Die belangte Behörde ging im vorliegenden Fall zwar im Grunde des § 93 Abs. 1 erster Satz BDG 1979 zutreffend von einer beträchtlichen objektiven Schwere der dem Beschwerdeführer zur Last liegenden Dienstpflichtverletzung aus. Diese Schwere ist angesichts des großen objektiven Unrechtsgehaltes der Dienstpflichtverletzung so hoch, dass durchaus auch bei Vorliegen von Milderungsgründen grundsätzlich die Entlassung als Disziplinarstrafe in Betracht kommt. Die belangte Behörde hat es jedoch unterlassen, sich gemäß § 93 Abs. 1 BDG 1979 im Sinne der dargelegten Rechtsprechung des Verwaltungsgerichtshofes mit den geltend gemachten Milderungsgründen, insbesondere im Zusammenhang mit der (auch im Strafverfahren zugestandenen) eingeschränkten Dispositionsfähigkeit des Beschwerdeführers und mit der Frage der Erforderlichkeit der Disziplinarstrafe der Entlassung überhaupt auseinander zu setzen. Ihren Ausführungen insbesondere hinsichtlich der "Untragbarkeit" des Beschwerdeführers lassen sich auch im Wege der Auslegung auch nur ansatzweise eine solche Bedeutung nicht entnehmen.

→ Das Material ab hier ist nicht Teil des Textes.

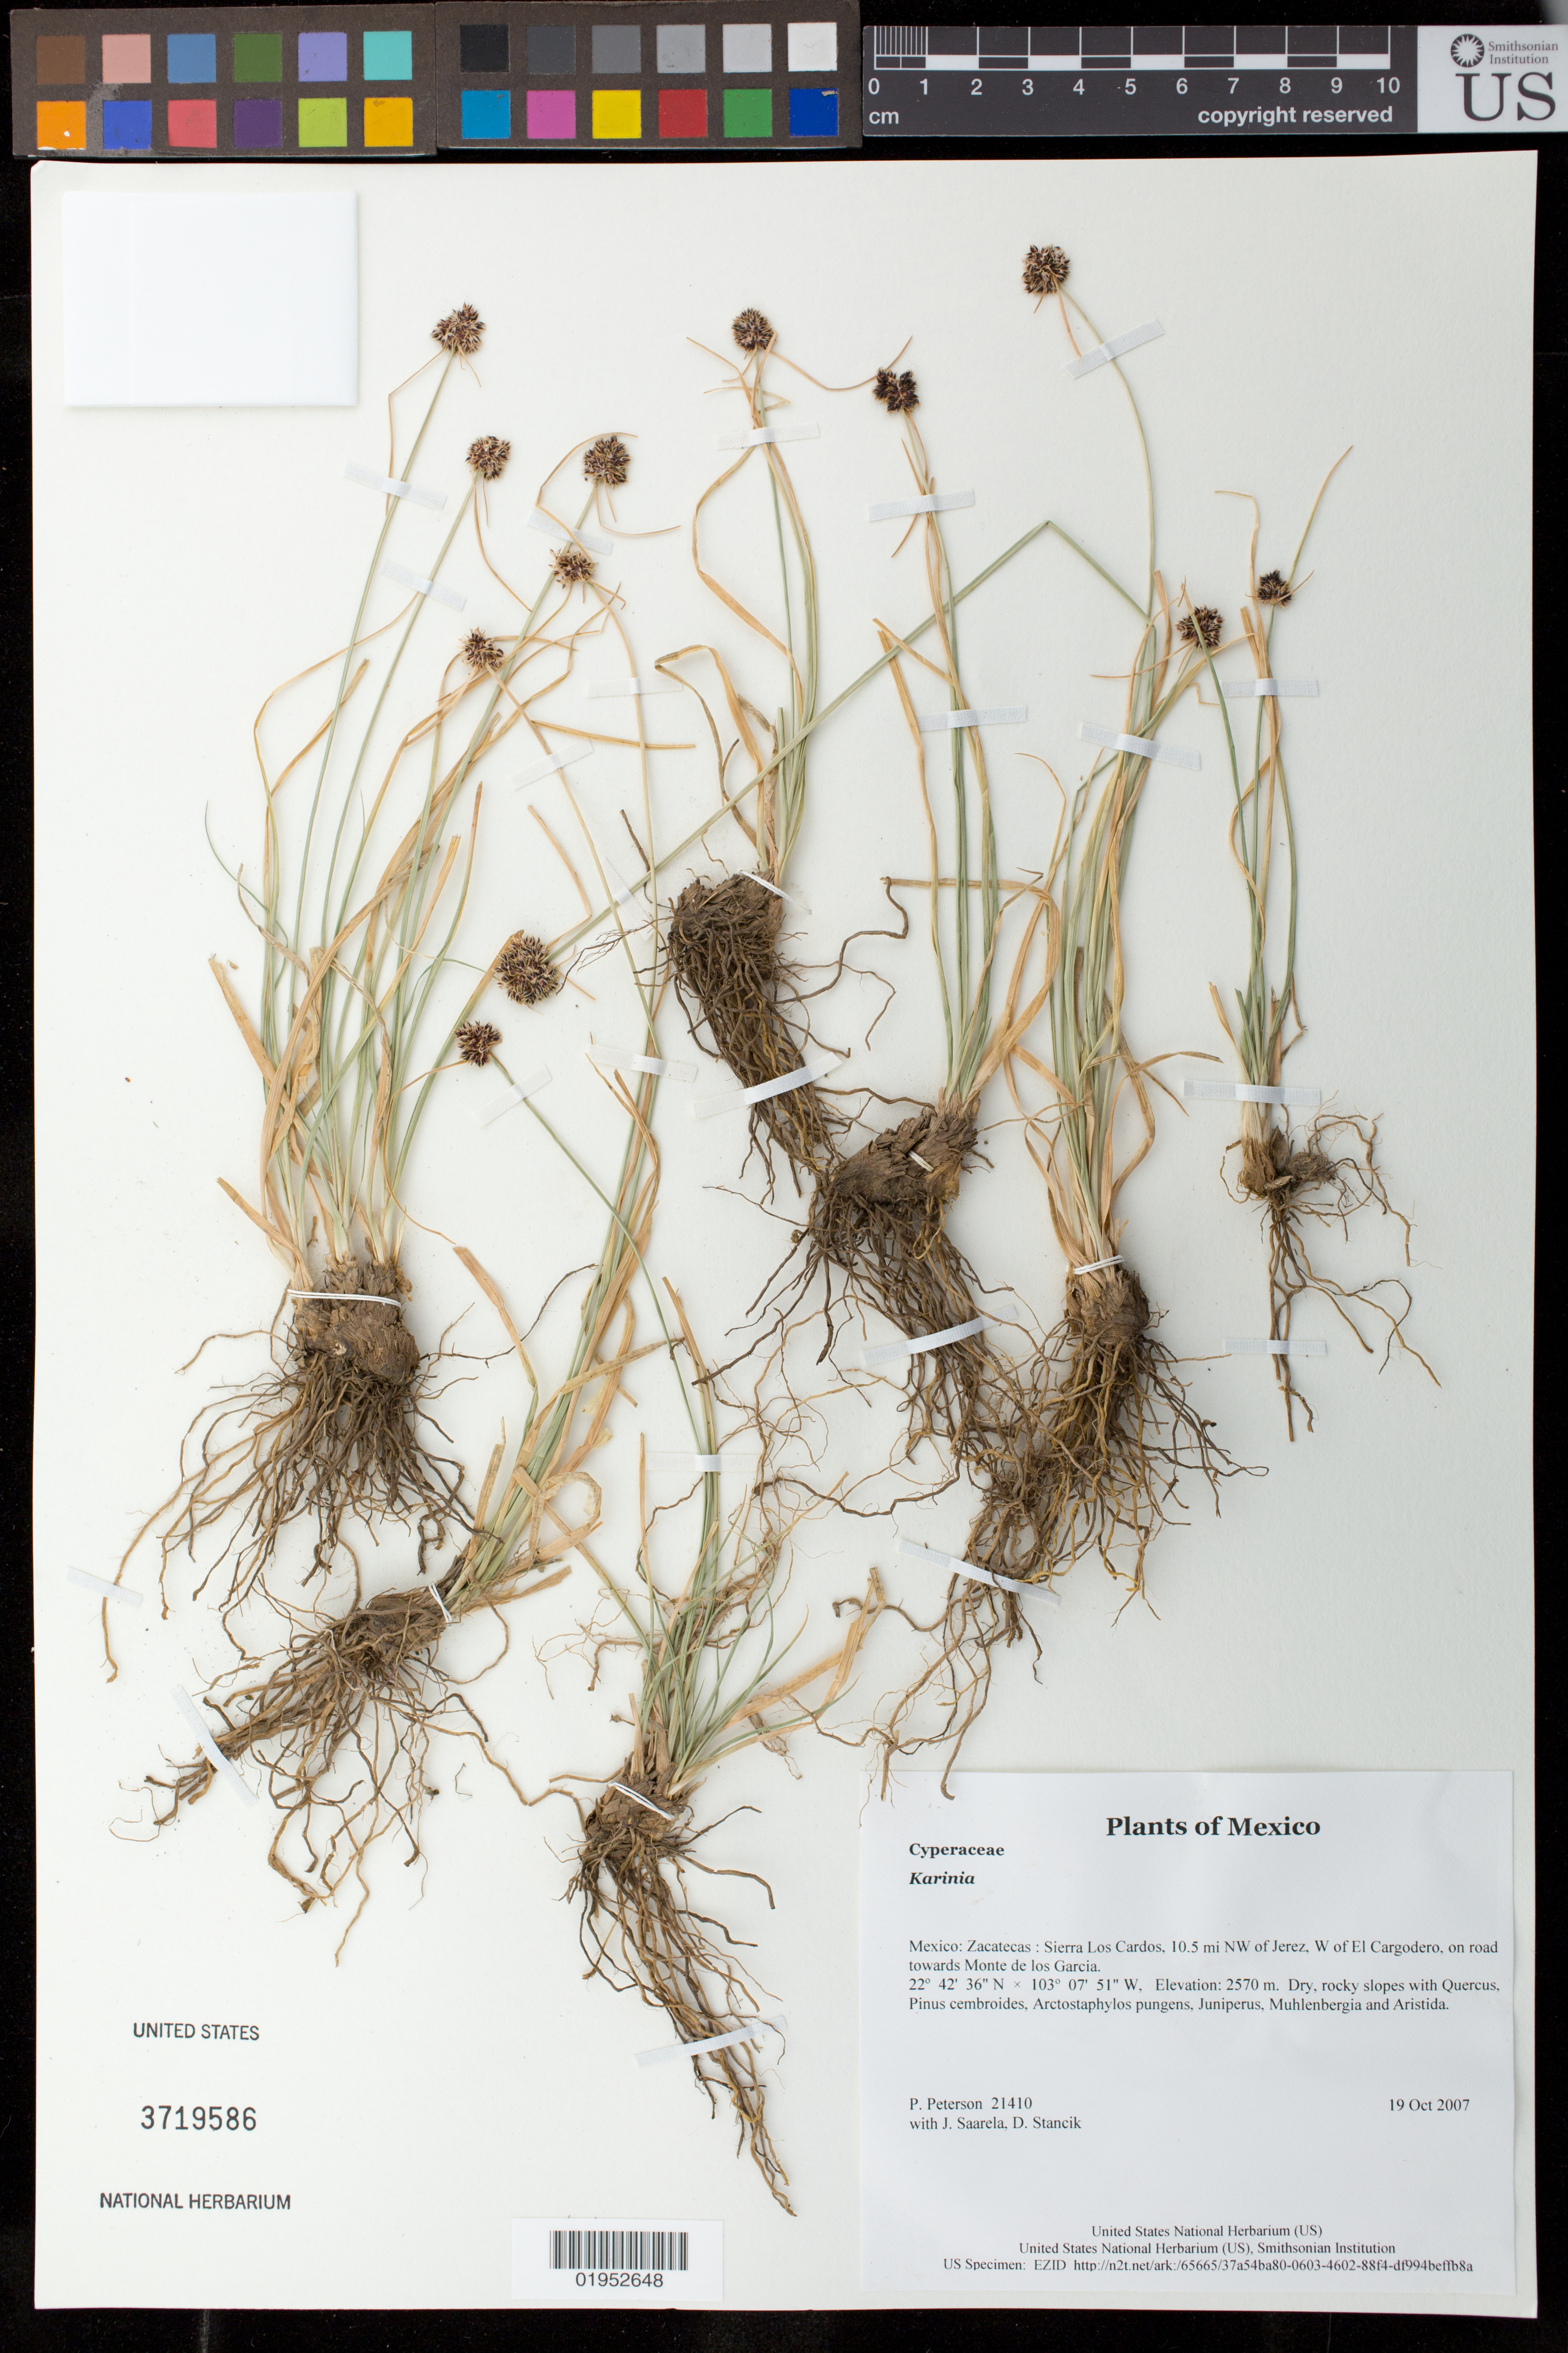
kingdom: Plantae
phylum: Tracheophyta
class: Liliopsida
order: Poales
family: Cyperaceae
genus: Scirpoides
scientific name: Scirpoides mexicana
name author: (C.B. Clarke ex Britton) Goetgh. ex C. S. Reid & J.R. Carter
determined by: Strong, Mark T., (BOT), Smithsonian Institution - National Museum of Natural History (UNITED STATES)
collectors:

Die belangte Behörde ist weiters zwar im Ergebnis zutreffend davon ausgegangen, dass sich die Dienstpflichtverletzungen des Beschwerdeführers gemäß § 95 Abs. 1 BDG 1979 in der gerichtlich strafbaren Handlung nicht erschöpfte, wegen welcher er rechtskräftig verurteilt worden war, und dass daher ein - erheblicher - "disziplinärer Überhang" vorlag. Sie hat aber in keiner Weise beurteilt, ob und inwieweit gegen den Beschwerdeführer angesichts der gegen ihn bereits vom Landesgericht Salzburg ausgesprochenen Strafe eine Disziplinarstrafe auszusprechen und ob die Disziplinarstrafe der Entlassung zu verhängen war, um ihn von der Begehung weiterer Dienstpflichtverletzungen abzuhalten (§ 95 Abs. 3 BDG 1979, vgl. auch dazu das bereits genannte hg. Erkenntnis eines verstärkten Senates vom 14. November 2007, Zl. 2005/09/0115, auf welches insoferne gemäß § 43 Abs. 2 VwGG verwiesen wird). Bei der dabei anzustellenden Prognose wird die belangte Behörde im fortgesetzten Verfahren die Gefährlichkeit des Beschwerdeführers nach einer Beurteilung seiner - auch in der Dienstpflichtverletzung zum Ausdruck gebrachten - Persönlichkeit (unter Berücksichtigung seiner gesundheitlichen Situation) zu beurteilen haben.
II.4. Der angefochtene Bescheid war daher in seinem Strafausspruch gemäß § 42 Abs. 2 Z. 1 VwGG wegen Rechtswidrigkeit seines Inhaltes aufzuheben und die Beschwerde im Übrigen gemäß § 42 Abs. 1 VwGG als unbegründet abzuweisen.
Der Ausspruch über den Aufwandersatz gründet sich auf die §§ 47 ff VwGG in Verbindung mit der VwGH-Aufwandersatzverordnung BGBl. II Nr. 333/2003.